Pull every line with "knee" from the data below and copy it.
Top of PROVIDED ENTRIES
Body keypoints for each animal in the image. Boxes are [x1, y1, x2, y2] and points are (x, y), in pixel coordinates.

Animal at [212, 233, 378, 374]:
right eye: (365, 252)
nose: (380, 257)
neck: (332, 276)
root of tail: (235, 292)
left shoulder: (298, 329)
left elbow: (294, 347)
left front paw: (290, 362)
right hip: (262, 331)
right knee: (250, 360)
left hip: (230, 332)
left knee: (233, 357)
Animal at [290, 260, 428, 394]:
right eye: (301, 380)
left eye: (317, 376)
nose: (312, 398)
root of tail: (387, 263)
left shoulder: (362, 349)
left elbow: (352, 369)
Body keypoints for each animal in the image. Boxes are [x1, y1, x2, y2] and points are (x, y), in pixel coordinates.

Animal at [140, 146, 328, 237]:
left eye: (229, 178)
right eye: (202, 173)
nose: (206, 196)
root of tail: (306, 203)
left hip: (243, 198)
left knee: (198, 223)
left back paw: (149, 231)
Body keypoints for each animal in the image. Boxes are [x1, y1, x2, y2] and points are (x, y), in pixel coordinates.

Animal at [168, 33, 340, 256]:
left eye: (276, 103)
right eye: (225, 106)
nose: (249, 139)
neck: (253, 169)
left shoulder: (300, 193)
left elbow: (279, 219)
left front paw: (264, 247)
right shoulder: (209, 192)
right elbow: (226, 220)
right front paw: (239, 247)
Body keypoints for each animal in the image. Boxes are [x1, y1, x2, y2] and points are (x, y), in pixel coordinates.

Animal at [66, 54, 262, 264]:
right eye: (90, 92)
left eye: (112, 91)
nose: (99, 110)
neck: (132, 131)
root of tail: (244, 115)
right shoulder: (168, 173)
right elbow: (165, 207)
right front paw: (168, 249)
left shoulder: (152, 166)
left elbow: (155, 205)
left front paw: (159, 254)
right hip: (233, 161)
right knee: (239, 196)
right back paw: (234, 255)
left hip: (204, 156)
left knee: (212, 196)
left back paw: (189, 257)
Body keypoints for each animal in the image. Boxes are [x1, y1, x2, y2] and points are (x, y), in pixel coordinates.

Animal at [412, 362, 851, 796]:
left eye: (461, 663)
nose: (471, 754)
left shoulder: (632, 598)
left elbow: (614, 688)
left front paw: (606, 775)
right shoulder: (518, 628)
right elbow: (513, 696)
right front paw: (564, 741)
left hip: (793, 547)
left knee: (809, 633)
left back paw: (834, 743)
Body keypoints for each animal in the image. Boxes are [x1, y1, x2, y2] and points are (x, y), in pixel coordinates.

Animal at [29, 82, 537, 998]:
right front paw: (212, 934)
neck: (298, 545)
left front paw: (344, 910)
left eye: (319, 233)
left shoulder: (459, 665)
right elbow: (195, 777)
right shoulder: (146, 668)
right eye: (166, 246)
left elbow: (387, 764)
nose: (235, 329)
Bottom of PROVIDED ENTRIES
= OUTPUT FOR THIS EXERCISE =
right knee: (250, 360)
left knee: (233, 357)
left knee: (198, 223)
right knee: (239, 196)
left knee: (212, 196)
left knee: (809, 633)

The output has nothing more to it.